### Provided passage
ALSO ON SLAM!
Wednesday, March 29, 2000
French skater hurt in knife attack
NICE, France -- A knifer slashed the arm of a French skater and carved the calm at the World Figure Skating Championships here yesterday.
At 3:30 p.m. an unidentified attacker allegedly knocked on the door of fourth-place French pairs competitor Stephane Bernadis and slashed the skater with a "razor'' on the left forearm.
"It is a slight injury to the left arm,'' reported Didier Gaillaghuet, president of the Nice organizing committee, at a hastily called press conference prior to last night's men's short program.
"He's been psychologically shocked by what has happened but his health is good and he's feeling fine. Three or four stitches were required.''
Apparently Bernadis was able to shut the door on the assailant, who fled.
In a somewhat controversial result Bernadis and Sarah Abitbol were judged fourth, one spot behind Canada's Jamie Sale and David Pelletier, in the pairs short program Monday night. The final is tonight.
"I'm a little bit worried because we don't know who that person is,'' said Canadian team leader Benoit Lavoie of Quebec City.
The Canadian team is concerned about security at the hotel which is part of the Palais des Exhibitions complex.
The Canadians requested the hotel not give out room numbers to callers but that was still being done as of yesterday.
Most Canadian skaters suggest the security looks to be substantial everywhere they've been.

### Task to complete
Please carry on the article about the knife attack on a French skater at the World Figure Skating Championships, starting after its last sentence. The lines that come next are separate material and have nothing to do with the article.

### Information supplied
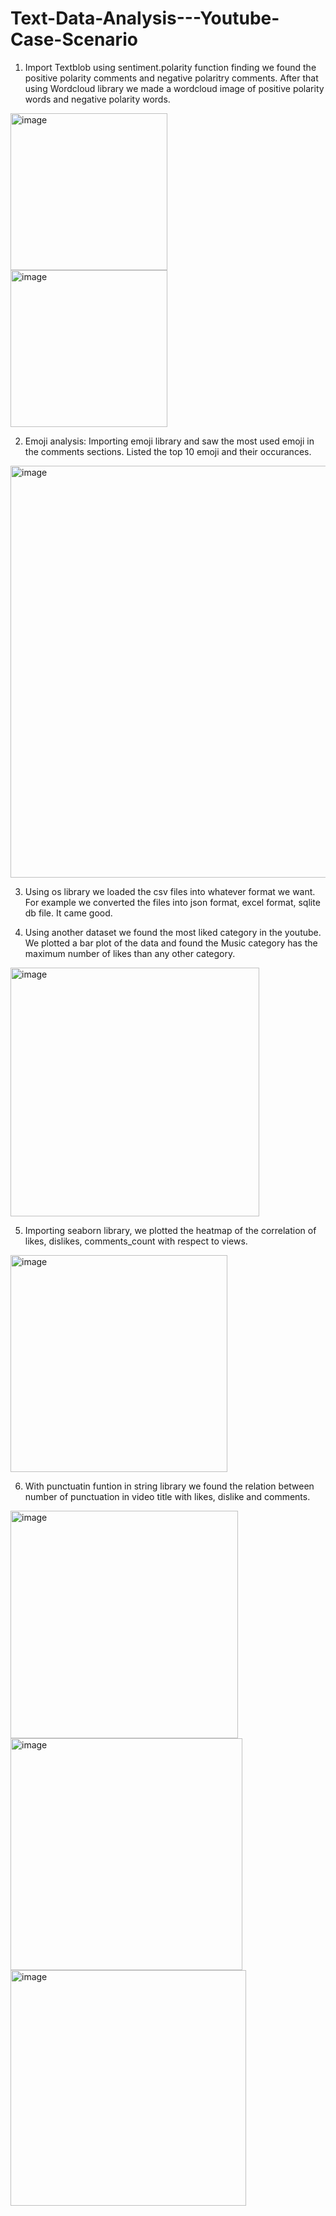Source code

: # Text-Data-Analysis---Youtube-Case-Scenario
1. Import Textblob using sentiment.polarity function finding we found the positive polarity comments and negative polaritry comments. After that using Wordcloud library we made a wordcloud image of positive polarity words and negative polarity words.
<img width="251" alt="image" src="https://github.com/Sarath2804/Text-Data-Analysis---Youtube-Case-Scenario/assets/95603007/dc732aa6-8e3c-4266-8542-483602a59204">
<img width="251" alt="image" src="https://github.com/Sarath2804/Text-Data-Analysis---Youtube-Case-Scenario/assets/95603007/bbbfe6e1-92ef-4c82-9e7d-00de5e17b749">

2. Emoji analysis: Importing emoji library and saw the most used emoji in the comments sections. Listed the top 10 emoji and their occurances. 
<img width="659" alt="image" src="https://github.com/Sarath2804/Text-Data-Analysis---Youtube-Case-Scenario/assets/95603007/74584f6c-6b88-4245-a53b-f2aa454d52ba">

3. Using os library we loaded the csv files into whatever format we want. For example we converted the files into json format, excel format, sqlite db file. It came good.

4. Using another dataset we found the most liked category in the youtube. We plotted a bar plot of the data and found the Music category has the maximum number of likes than any other category. 
<img width="398" alt="image" src="https://github.com/Sarath2804/Text-Data-Analysis---Youtube-Case-Scenario/assets/95603007/562e255e-1be4-4ba6-9a3e-5e8ed48d3e94">

5. Importing seaborn library, we plotted the heatmap of the correlation of likes, dislikes, comments_count with respect to views.
<img width="347" alt="image" src="https://github.com/Sarath2804/Text-Data-Analysis---Youtube-Case-Scenario/assets/95603007/98dfa266-f2aa-4977-bed9-76f2bb9e368f">

6. With punctuatin funtion in string library we found the relation between number of punctuation in video title with likes, dislike and comments.
<img width="364" alt="image" src="https://github.com/Sarath2804/Text-Data-Analysis---Youtube-Case-Scenario/assets/95603007/7a9120cd-6b43-4f5f-95ec-954b87cb5721">
<img width="371" alt="image" src="https://github.com/Sarath2804/Text-Data-Analysis---Youtube-Case-Scenario/assets/95603007/3b49906b-dfd0-4838-8aee-d6c5c49f53a9">
<img width="377" alt="image" src="https://github.com/Sarath2804/Text-Data-Analysis---Youtube-Case-Scenario/assets/95603007/39e0bd16-0a18-4d99-a0b9-3315013315f6">
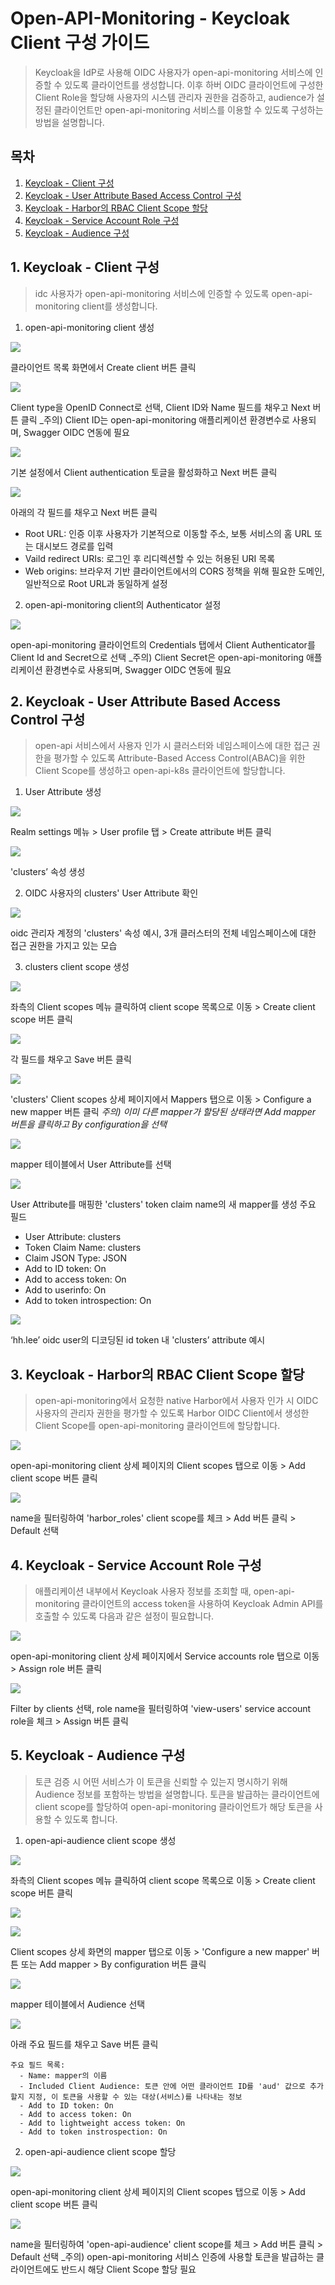 # Open-API-Monitoring - Keycloak Client 구성 가이드

> Keycloak을 IdP로 사용해 OIDC 사용자가 open-api-monitoring 서비스에 인증할 수 있도록 클라이언트를 생성합니다. 이후 하버 OIDC 클라이언트에 구성한 Client Role을 할당해 사용자의 시스템 관리자 권한을 검증하고, audience가 설정된 클라이언트만 open-api-monitoring 서비스를 이용할 수 있도록 구성하는 방법을 설명합니다.



## 목차

1. [Keycloak - Client 구성](#1-keycloak---client-구성)
2. [Keycloak - User Attribute Based Access Control 구성](#2-keycloak---user-attribute-based-access-control-구성)
3. [Keycloak - Harbor의 RBAC Client Scope 할당](#3-keycloak---Harbor의-RBAC-client-scope-할당)
4. [Keycloak - Service Account Role 구성](#4-keycloak---service-account-role-구성)
5. [Keycloak - Audience 구성](#5-keycloak---audience-구성)



## 1. Keycloak - Client 구성

> idc 사용자가 open-api-monitoring 서비스에 인증할 수 있도록 open-api-monitoring client를 생성합니다.

1. open-api-monitoring client 생성

  ![](./img/keycloak_client_list.png)
  
  클라이언트 목록 화면에서 Create client 버튼 클릭

  ![](./img/client_create_general_settings.png)
  
  Client type을 OpenID Connect로 선택, Client ID와 Name 필드를 채우고 Next 버튼 클릭
  _주의) Client ID는 open-api-monitoring 애플리케이션 환경변수로 사용되며, Swagger OIDC 연동에 필요

  ![](./img/client_create_capability_config.png)
  
  기본 설정에서 Client authentication 토글을 활성화하고 Next 버튼 클릭

  ![](./img/client_create_login_settings.png)
  
  아래의 각 필드를 채우고 Next 버튼 클릭
   - Root URL: 인증 이후 사용자가 기본적으로 이동할 주소, 보통 서비스의 홈 URL 또는 대시보드 경로를 입력
   - Vaild redirect URIs: 로그인 후 리디렉션할 수 있는 허용된 URI 목록
   - Web origins: 브라우저 기반 클라이언트에서의 CORS 정책을 위해 필요한 도메인, 일반적으로 Root URL과 동일하게 설정




2. open-api-monitoring client의 Authenticator 설정

  ![](./img/open_api_monitoring_client_credentials.png)
  
  open-api-monitoring 클라이언트의 Credentials 탭에서 Client Authenticator를 Client Id and Secret으로 선택
  _주의) Client Secret은 open-api-monitoring 애플리케이션 환경변수로 사용되며, Swagger OIDC 연동에 필요




## 2. Keycloak - User Attribute Based Access Control 구성

> open-api 서비스에서 사용자 인가 시 클러스터와 네임스페이스에 대한 접근 권한을 평가할 수 있도록 Attribute-Based Access Control(ABAC)을 위한 Client Scope를 생성하고 open-api-k8s 클라이언트에 할당합니다.

1. User Attribute 생성

  ![](./img/realm_settings_user_attribute_list.png)

  Realm settings 메뉴 > User profile 탭 > Create attribute 버튼 클릭

  ![](./img/user_attribute_create_form.png)

  'clusters’ 속성 생성




2. OIDC 사용자의 clusters' User Attribute 확인

  ![](./img/oidc_admin_user_details.png)

  oidc 관리자 계정의 'clusters' 속성 예시, 3개 클러스터의 전체 네임스페이스에 대한 접근 권한을 가지고 있는 모습




3. clusters client scope 생성

  ![](./img/client_scope_list.png)

  좌측의 Client scopes 메뉴 클릭하여 client scope 목록으로 이동 > Create client scope 버튼 클릭

  ![](./img/client_scope_create_form.png)

  각 필드를 채우고 Save 버튼 클릭

  ![](./img/client_scope_mappers_tab.png)

  'clusters' Client scopes 상세 페이지에서 Mappers 탭으로 이동 > Configure a new mapper 버튼 클릭
  _주의) 이미 다른 mapper가 할당된 상태라면 Add mapper 버튼을 클릭하고 By configuration을 선택_

  ![](./img/mapper_table.png)

  mapper 테이블에서 User Attribute를 선택

  ![](./img/mapper_create_form.png)

  User Attribute를 매핑한 'clusters' token claim name의 새 mapper를 생성
  주요 필드
  - User Attribute: clusters
  - Token Claim Name: clusters
  - Claim JSON Type: JSON
  - Add to ID token: On
  - Add to access token: On
  - Add to userinfo: On
  - Add to token introspection: On

  ![](./img/clusters_attribute_in_decoded_token_example.png)

  ‘hh.lee’ oidc user의 디코딩된 id token 내 'clusters’ attribute 예시




## 3. Keycloak - Harbor의 RBAC Client Scope 할당

> open-api-monitoring에서 요청한 native Harbor에서 사용자 인가 시 OIDC 사용자의 관리자 권한을 평가할 수 있도록 Harbor OIDC Client에서 생성한 Client Scope를 open-api-monitoring 클라이언트에 할당합니다.

  ![](./img/open_api_monitoring_client_client_scopes_tab.png)

  open-api-monitoring client 상세 페이지의 Client scopes 탭으로 이동 > Add client scope 버튼 클릭

  ![](./img/add_harbor_roles_client_scope_to_open_api_monitoring.png)

  name을 필터링하여 'harbor_roles' client scope를 체크 > Add 버튼 클릭 > Default 선택




## 4. Keycloak - Service Account Role 구성

> 애플리케이션 내부에서 Keycloak 사용자 정보를 조회할 때, open-api-monitoring 클라이언트의 access token을 사용하여 Keycloak Admin API를 호출할 수 있도록 다음과 같은 설정이 필요합니다.

  ![](./img/open_api_monitoring_client_sa_roles_tab.png)

  open-api-monitoring client 상세 페이지에서 Service accounts role 탭으로 이동 > Assign role 버튼 클릭

  ![](./img/assign_roles_to_open_api_monitoring.png)

  Filter by clients 선택, role name을 필터링하여 'view-users' service account role을 체크 > Assign 버튼 클릭



## 5. Keycloak - Audience 구성

> 토큰 검증 시 어떤 서비스가 이 토큰을 신뢰할 수 있는지 명시하기 위해 Audience 정보를 포함하는 방법을 설명합니다. 토큰을 발급하는 클라이언트에 client scope를 할당하여 open-api-monitoring 클라이언트가 해당 토큰을 사용할 수 있도록 합니다.

1. open-api-audience client scope 생성

  ![](./img/client_scope_list.png)

  좌측의 Client scopes 메뉴 클릭하여 client scope 목록으로 이동 > Create client scope 버튼 클릭

  ![](./img/open_api_audience_client_scope_mapper_tab.png)

  ![](./img/add_mapper_audience.png)

  Client scopes 상세 화면의 mapper 탭으로 이동 > 'Configure a new mapper' 버튼 또는 Add mapper > By configuration 버튼 클릭

  ![](./img/configure_a_new_mapper_audience.png)

  mapper 테이블에서 Audience 선택

  ![](./img/open_api_monitoring_audience_mapper_create_form.png)

  아래 주요 필드를 채우고 Save 버튼 클릭

    주요 필드 목록:
      - Name: mapper의 이름
      - Included Client Audience: 토큰 안에 어떤 클라이언트 ID를 'aud' 값으로 추가할지 지정, 이 토큰을 사용할 수 있는 대상(서비스)를 나타내는 정보
      - Add to ID token: On
      - Add to access token: On
      - Add to lightweight access token: On
      - Add to token instrospection: On




2. open-api-audience client scope 할당

  ![](./img/open_api_monitoring_client_client_scopes_tab.png)

  open-api-monitoring client 상세 페이지의 Client scopes 탭으로 이동 > Add client scope 버튼 클릭

  ![](./img/add_audience_client_scope_to_open_api_monitoring.png)

  name을 필터링하여 'open-api-audience' client scope를 체크 > Add 버튼 클릭 > Default 선택
  _주의) open-api-monitoring 서비스 인증에 사용할 토큰을 발급하는 클라이언트에도 반드시 해당 Client Scope 할당 필요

### Answer section
"It seems so tight, I don't know how that happened,'' said Edmonton's Ben Ferreira, who was not informed of the incident until after he'd skated in the men's short program.
Sale and Pelletier didn't seemed fazed.
"I'm going to put some super locks on my door tonight,'' said Sale in a lighthearted sort of way.
"I'm not scared. Not at all,'' said Pelletier.
"I'm not changing hotels or anything. I'm staying put. I don't owe anybody any money. Not here, anyway.''
It has been an eventful world championships.
Back-to-back defending world champions Elena Berezhnaya and Anton Sikharulidze of Russia were prevented from competing due to a drug test which showed use of a banned substance, a cold remedy.
"Skating never ceases to amaze me,'' said Elvis Stojko. "On and off the ice. There's always something that goes on in our sport. It kind of keeps people interested.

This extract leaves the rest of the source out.